The trip was so much fun that my mom opted to walk an extra block or two to avoid riding one more train to our hotel.

Total for today - £15 for an all day transit card, £25 for lunch, and a few more pounds for postcards and a coke. 11,000 steps. And finally a good night's sleep.

Sunday, September 12, 2010

Sitting in toronto's pearson airport and wondering ...

First, if american television was cobroadcast in english and spanish, what would happen?

Second, after seeing the cigarette warning labels in duty free, why are our attitudes toward them so different? These labels habe kids staring at you and say cigarettes harm children. The tv had a feature about a running club for smokers, and it showed cyanide and a black lung as part of the footage.

Third, can I stay awake until the plane boards?

Catch you from the other side of the pond!

All done but the shouting!

I just sent the last two e-mails, crossed the last things off my list, and am ready for the home stretch.
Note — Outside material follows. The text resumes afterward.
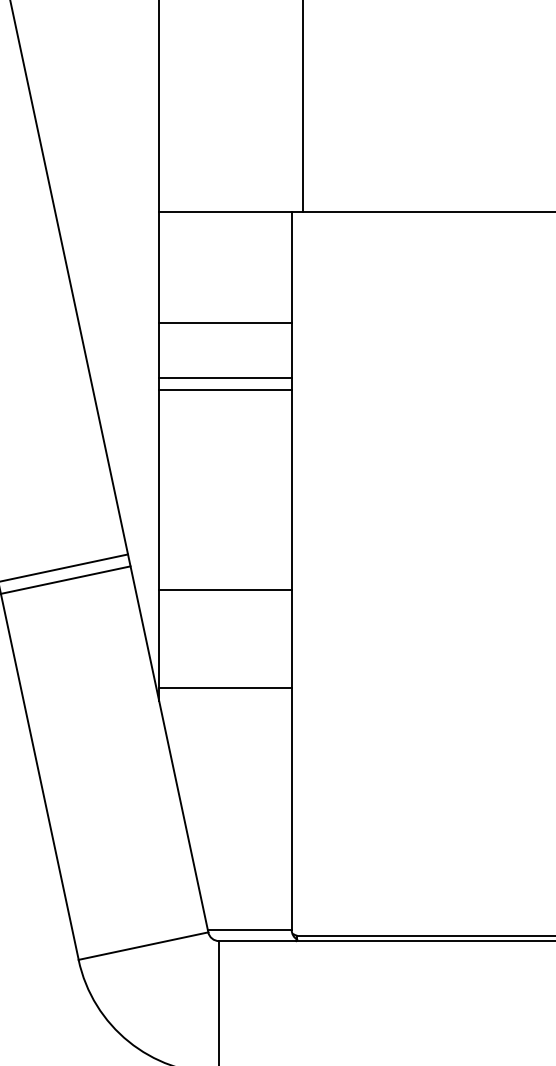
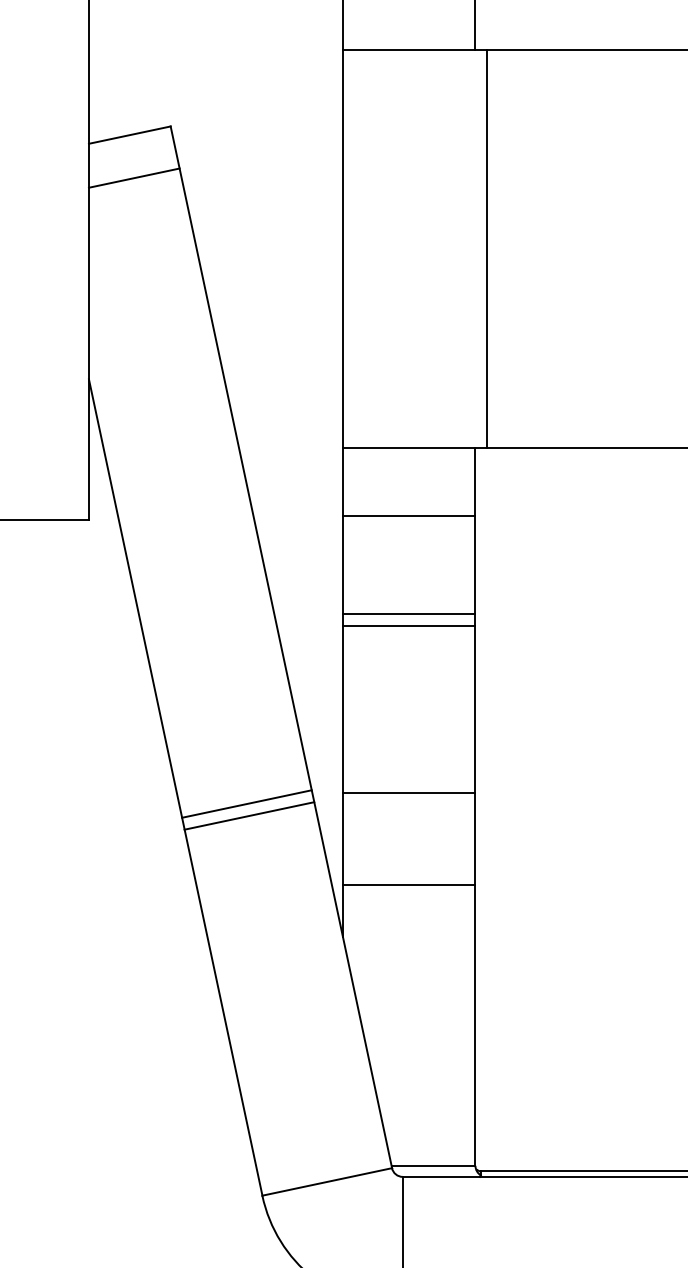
line: (224, 322) -> (408, 516), moved
line: (224, 589) -> (408, 792), moved
line: (224, 687) -> (408, 885), moved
My plane leaves at 6:55. I have Charlie packed and ready to go. The house is clean. All my clothes are laid out. I've got to run Charlie to Dad's and pick up Mom, then come home and throw it all in a suitcase.

According to my plan, I have about 45 minutes to spare. Woohoo!

Thursday, September 9, 2010

Holiday blog V2

I leave for europe in 3 days. This time i have technology at my disposal. I hope to blog my 14 days Starting in london going to germany, italy, switzerland And ending in paris france.

I hope you all follow along on my second trip of a lifetime.

Thursday, February 11, 2010

Coming this fall

So in September 2008 I booked my mom and me on the European Experience tour to include Oberamergau and the town's famous, once-a-decade Passion Play.

That seemed like forever ago. But now it is exactly 8 months away.

We leave for London on September 12. We return the 26th.